Viajantes deverão escanear o documento em totens de autoatendimento. O procedimento exige o preenchimento de informações solicitadas e a captura de dados biométricos no primeiro acesso ao Espaço Schengen.

Controle de fronteiras europeu: agentes verificam documentos em posto de checagem.
Fonte: www.metropoles.com | Reprodução

Nas primeiras semanas, são previstas longas filas nos pontos de fronteira. Como quase todos os passageiros precisarão passar pelos totens, o fluxo pode ser mais demorado até que o cadastro seja consolidado.

Como funciona o novo controle?

O processo começa com a leitura eletrônica do passaporte. Em seguida, o viajante tem a foto tirada e as digitais registradas, tudo em menos de dois minutos.

Os dados biométricos ficarão armazenados por três anos. Eles serão compartilhados entre os serviços de imigração e segurança dos países participantes, facilitando a verificação cruzada.

O sistema cobre 25 países da UE mais Noruega, Suíça, Islândia e Liechtenstein. Essa zona, conhecida como Espaço Schengen, permite livre circulação entre os Estados membros.

Irlanda e Chipre permanecem fora do novo regime. Nessas nações, o controle de passaportes continuará usando o método tradicional de carimbo.

Quais são as etapas da implementação?

  • Outubro de 2023 – fase piloto em aeroportos selecionados.
  • Janeiro de 2025 – expansão para fronteiras terrestres e marítimas.
  • 10 de abril de 2026 – entrada em vigor integral em todo o Espaço Schengen.

Após a consolidação dos cadastros, o tempo de espera deverá ser reduzido.
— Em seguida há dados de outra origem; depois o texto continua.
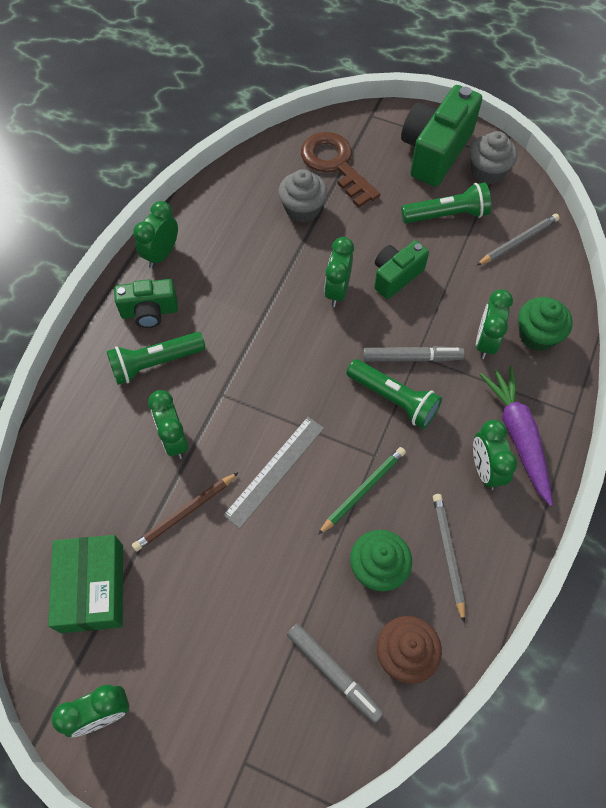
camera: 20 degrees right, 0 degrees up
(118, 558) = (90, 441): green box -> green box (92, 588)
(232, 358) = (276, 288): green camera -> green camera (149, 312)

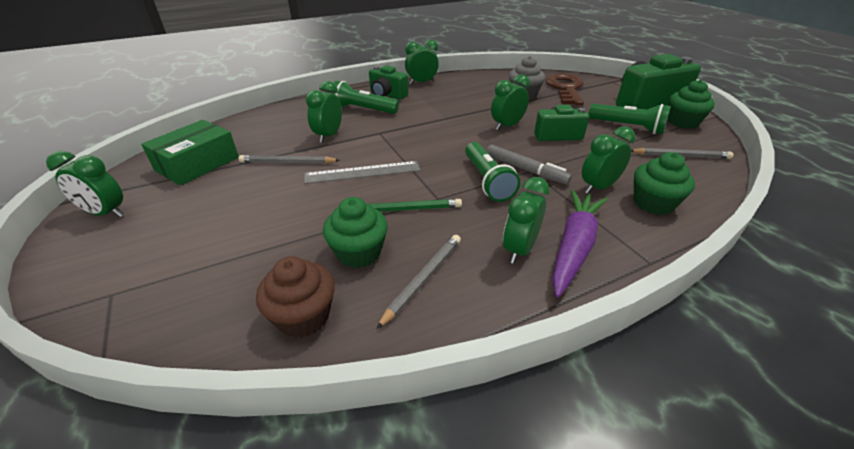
camera: 40 degrees right, 25 degrees down
(185, 513) = (288, 162): brown pencil -> grey pencil
(334, 673) = (240, 289): grey marker -> none
(487, 171) = (682, 122): grey cupcake -> green cupcake

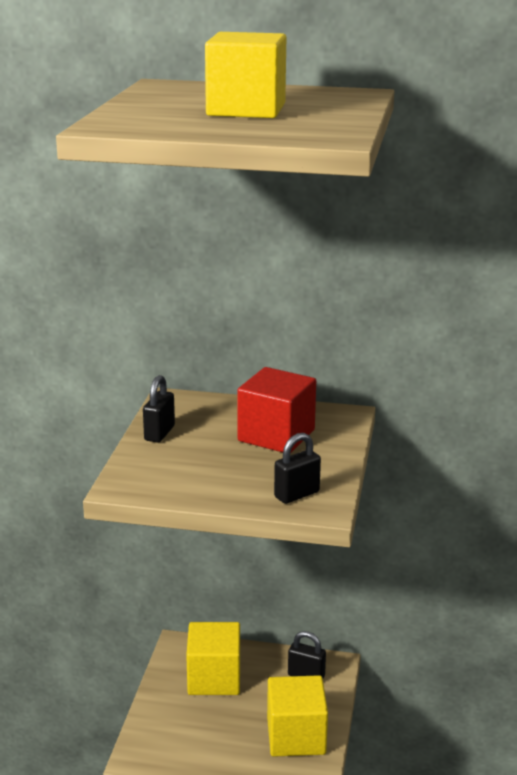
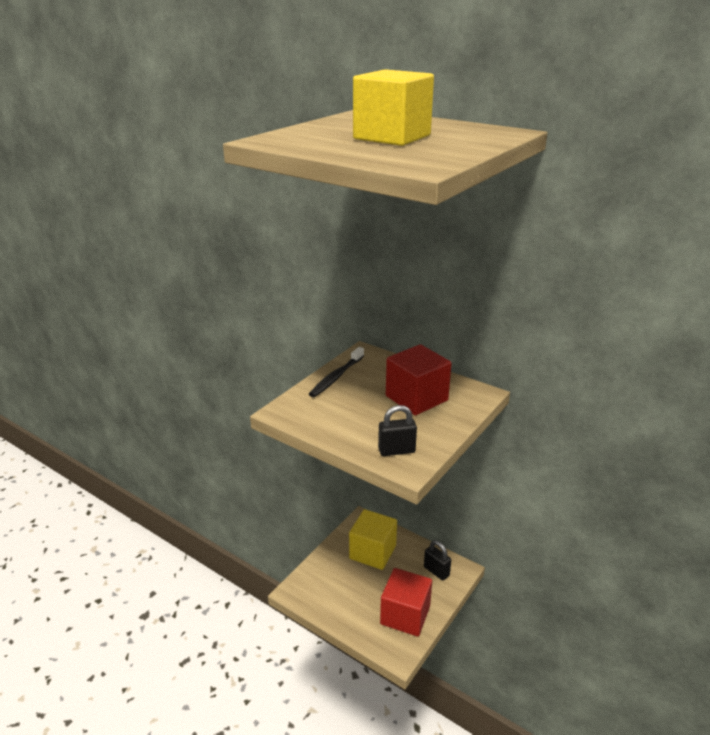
camera: 25 degrees right, 5 degrees up
(159, 433) = (336, 377): black padlock -> black toothbrush
(296, 736) = (405, 615): yellow cube -> red cube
Usuários já registrados poderão atravessar os totens em poucos segundos.

O novo modelo também promete viagens mais baratas. A automatização diminui custos operacionais, o que pode refletir em tarifas reduzidas para passageiros.

Impactos na segurança e na migração irregular

O uso de biometria eleva a segurança nas fronteiras. A autenticação por foto e digitais dificulta fraudes e falsificações de documentos.

O compartilhamento de informações entre países reforça o combate à migração irregular. Autoridades europeias terão acesso rápido a históricos de entrada e saída.